John G. Anderson, James N. Brune, Abdolrasool Anooshehpoor, & Shean-Der Ni

Published November 10, 2000, SCEC Contribution #532

The strong motion data from the Izmit, Turkey, and Chi-Chi, Taiwan earthquakes, have pointed out uncertainties in current strong motion attenuation curves for large earthquakes. Although the near-source strong motion data from these two well-recorded large earthquakes were well below the estimated values by the ground motion models, they were consistent with constraints estimated from precarious rock methodology. This discrepancy could be a result of inadequate ground motion data for large earthquakes and possible flaws with a number of statistical parameter assumptions that were necessary for extrapolation from existing database, which is dominated by small earthquake data. This review article discusses several important issues that have the potential to cause major impact on seismic hazard analysis.
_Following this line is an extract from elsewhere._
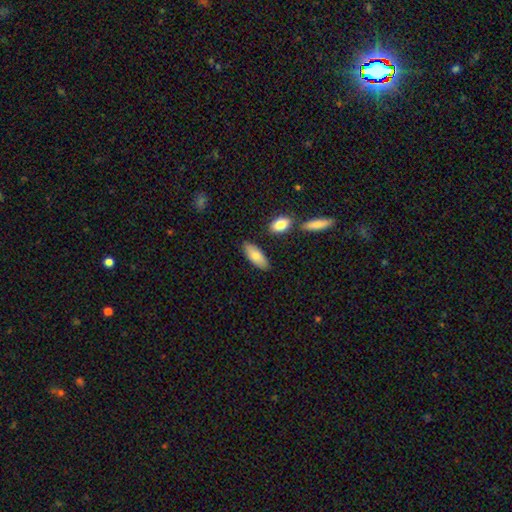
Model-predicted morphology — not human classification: This appears to be a smooth galaxy with no disk features (78%) that is in between round and cigar-shaped (81%). Merging: none (80%).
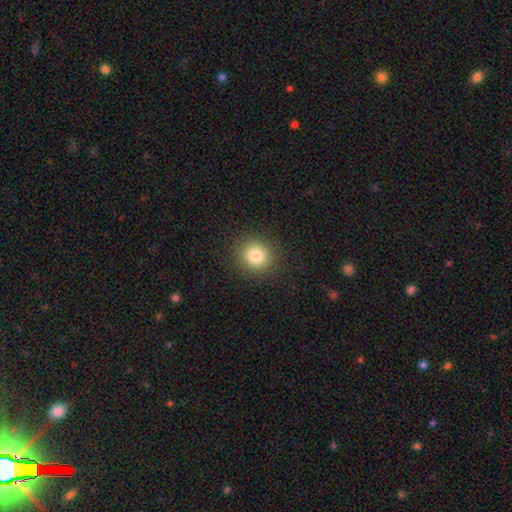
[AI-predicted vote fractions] Smooth or featured? Predicted: smooth (p=0.82). How rounded? Predicted: round (p=0.88). Merging? Predicted: none (p=0.91).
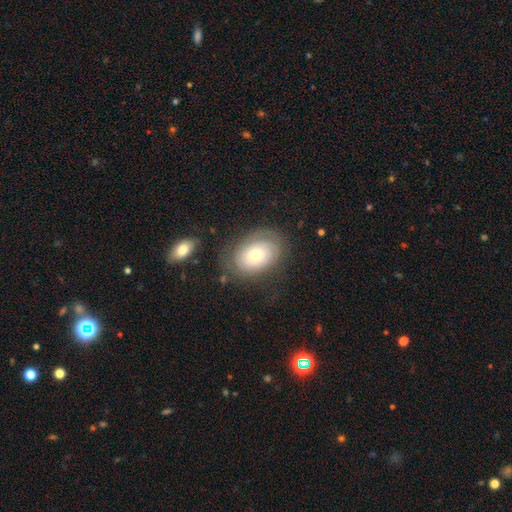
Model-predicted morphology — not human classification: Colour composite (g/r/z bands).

They are: (1) partitioning of uncertainties into aleatory and epistemic contributions, (2) quantification of seismic rock observations and use of the data to constrain and improve ground motion models, (3) continue to deploy strong motion instruments near major faults since only more strong motion data will definitively resolve the issues of what is normal behavior, and (4) understand through modeling and observations the physical phenomena that affect strong motion including the effect of total fault offset, surface rupture, and type of faulting.

Anderson, J. G., Brune, J. N., Anooshehpoor, A., & Ni, S. (2000). New Ground Motion Data and Concepts in Seismic Hazard Analysis. Current Science, 79(9), 1278-1290.